Down and down he went, faster and faster. The sofa cushions toppled out of the basket, by themselves, and Uncle Wiggily said:

“Well, I think I myself am to be bumped very hard this time!”

But he was not. Just then, down below on the ground, there came along a wagon with a lot of sheep’s fleeces in it. Sheep’s fleeces are wool, you know. Men cut the wool, or the long, fluffy hair, off the backs of sheep, and it is woven into cloth and made into clothes. It does not hurt the sheep to cut off the wool, any more than it hurts to cut your hair.

So Uncle Wiggily fell out of his airship on top of this load of wool, which was not yet woven into cloth, and he was not hurt a bit, for he bounced up and down (like the circus man in the net) on the fluffy wool.

“Ha! That was very kind of you to come along just when you did to catch me as I fell,” said Uncle Wiggily to the man who drove the wool wagon.

“Oh, do not thank me,” spoke the man. “Thank those sheep over there. The wool was sheared off their backs, and when the nicest sheep lady of them all saw you falling just now she told me to drive over here quickly as I could so that I might be ready for you to fall on.”

“Ah, then it is you I have to thank,” said Uncle Wiggily to the sheep, with a low, polite bow. “You have done me a great favor. Perhaps, some day, I may be able to do you one.”

“Do not mention it,” said the sheep, also politely.

Then Uncle Wiggily mended his airship, sailed on to the store in it, and bought the things Nurse Jane wanted. On his way home, as he was flying over a green field, he heard a sad voice down below crying:

“Oh, my little lamb is lost! Oh, where can he be! Oh, isn’t this too bad!”

“Ha! That is my friend, the sheep lady, on whose wool I fell,” said Uncle Wiggily. “Now is my chance to do her a favor.”

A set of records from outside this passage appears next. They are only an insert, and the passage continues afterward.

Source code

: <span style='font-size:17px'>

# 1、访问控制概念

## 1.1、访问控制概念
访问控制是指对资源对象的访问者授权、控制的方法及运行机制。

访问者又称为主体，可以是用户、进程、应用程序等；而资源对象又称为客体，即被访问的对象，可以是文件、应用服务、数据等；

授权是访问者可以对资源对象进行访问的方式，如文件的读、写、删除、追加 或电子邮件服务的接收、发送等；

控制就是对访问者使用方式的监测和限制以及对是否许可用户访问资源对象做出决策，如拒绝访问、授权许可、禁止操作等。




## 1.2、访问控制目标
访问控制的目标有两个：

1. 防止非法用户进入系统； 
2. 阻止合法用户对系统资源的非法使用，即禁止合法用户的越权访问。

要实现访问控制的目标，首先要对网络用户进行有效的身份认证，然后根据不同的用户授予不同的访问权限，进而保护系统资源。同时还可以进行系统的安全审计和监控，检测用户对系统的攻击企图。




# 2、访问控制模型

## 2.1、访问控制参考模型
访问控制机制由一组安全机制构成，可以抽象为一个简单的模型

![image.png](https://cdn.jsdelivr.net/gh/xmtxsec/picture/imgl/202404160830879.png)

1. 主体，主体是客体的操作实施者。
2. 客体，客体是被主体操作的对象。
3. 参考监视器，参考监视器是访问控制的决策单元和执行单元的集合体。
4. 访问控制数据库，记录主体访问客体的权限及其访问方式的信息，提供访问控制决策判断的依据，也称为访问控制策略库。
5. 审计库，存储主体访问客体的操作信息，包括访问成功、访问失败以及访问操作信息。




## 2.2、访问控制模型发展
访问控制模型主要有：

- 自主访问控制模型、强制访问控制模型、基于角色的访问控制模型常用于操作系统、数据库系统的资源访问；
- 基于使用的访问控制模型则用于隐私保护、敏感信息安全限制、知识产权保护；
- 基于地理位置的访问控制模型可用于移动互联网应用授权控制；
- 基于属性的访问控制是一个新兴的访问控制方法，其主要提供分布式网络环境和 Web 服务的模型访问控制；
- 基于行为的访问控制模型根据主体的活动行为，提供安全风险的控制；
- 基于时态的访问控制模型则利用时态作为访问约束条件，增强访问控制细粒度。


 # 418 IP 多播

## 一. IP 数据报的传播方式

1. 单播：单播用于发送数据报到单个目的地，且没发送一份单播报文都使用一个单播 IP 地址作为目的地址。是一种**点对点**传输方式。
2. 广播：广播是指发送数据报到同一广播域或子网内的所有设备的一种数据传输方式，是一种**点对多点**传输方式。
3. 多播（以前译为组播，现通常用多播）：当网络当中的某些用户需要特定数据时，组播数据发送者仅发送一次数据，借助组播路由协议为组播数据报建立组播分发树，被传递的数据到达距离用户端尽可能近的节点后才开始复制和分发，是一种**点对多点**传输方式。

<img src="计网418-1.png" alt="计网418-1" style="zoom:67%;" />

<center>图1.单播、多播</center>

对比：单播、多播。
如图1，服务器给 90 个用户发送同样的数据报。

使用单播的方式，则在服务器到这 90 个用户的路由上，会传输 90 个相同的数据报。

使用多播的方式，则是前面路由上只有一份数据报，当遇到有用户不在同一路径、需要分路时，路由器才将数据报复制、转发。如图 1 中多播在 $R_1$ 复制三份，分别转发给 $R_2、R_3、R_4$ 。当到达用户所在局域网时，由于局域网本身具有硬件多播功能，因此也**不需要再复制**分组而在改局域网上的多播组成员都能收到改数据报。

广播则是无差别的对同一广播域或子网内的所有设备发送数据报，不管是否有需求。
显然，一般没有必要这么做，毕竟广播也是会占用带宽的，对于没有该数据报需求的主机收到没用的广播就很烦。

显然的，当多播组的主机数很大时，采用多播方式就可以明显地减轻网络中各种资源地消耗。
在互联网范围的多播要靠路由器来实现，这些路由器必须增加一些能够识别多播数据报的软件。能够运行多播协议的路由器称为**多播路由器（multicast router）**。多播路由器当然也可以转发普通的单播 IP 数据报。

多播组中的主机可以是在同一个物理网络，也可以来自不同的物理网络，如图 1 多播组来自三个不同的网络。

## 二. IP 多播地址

Down he went in his airship, and he asked:

“What has happened, Mrs. Sheep? You seem to be in trouble.”

“I am in trouble,” sadly answered the mamma sheep. “My little lamb baby has strayed away, and is lost, I fear. Oh, I am so sorry!”

“Never fear!” said Uncle Wiggily, bravely. “I will go look for your little lost lamb in my airship. You were kind to me, and I am only too glad to be kind to you.”

“That is very good of you,” said the mamma sheep.

Up in the air went Uncle Wiggily. He sailed around and around, looking down on the ground for the little lost lamb, but all the rabbit gentleman could see were trees, woods and green fields.

“I wonder if I can ever find that little lost lamb for the mamma sheep whose wool saved me from a bad fall?” thought Uncle Wiggily. “I must try my best.”

So he looked and he looked again, and, all of a sudden, he heard a little voice crying:

“Baa! Baa! Baa!”

“Ha! There is the little lost lamb crying for its mamma,” said Uncle Wiggily. He looked down over the side of his clothes basket airship, and there, on the earth below, he saw the little lamb, caught fast in a prickly briar bush. The thorns and stickers of the bush had become entangled in the lamb’s wool, and it could not get loose, no matter how it tried.

“Baa! Baa! Baa! I shall never see my mamma again!” cried the poor little lamb, who had wandered away and become lost in the bushes. “Oh, where is my mamma?”

“Ha! I will take you to her!” exclaimed Uncle Wiggily. Down, again, he went in his airship, and, with a pair of scissors he had in his pocket, Uncle Wiggily soon cut off the briars from the bramble bush so he could loosen the little lamb. Then, in his paws, Uncle Wiggily carried the lamb to the airship, and put it on the soft sofa cushions.

“Oh, I am so hungry!” bleated the little lamb.

“And I have just the things for you to eat!” cried Uncle Wiggily. Then he gave the little lamb some of the bread, milk and sugar, he had bought at the store, and soon they were at the field where the lamb lived with its mamma.

And, Oh! how glad the mamma sheep was to see her lamb again! She thanked Uncle Wiggily again and again, and Uncle Wiggily blushed behind his ears, he was so bashful-like. So you see it is sometimes a good thing to fall out of an airship upon a load of wool.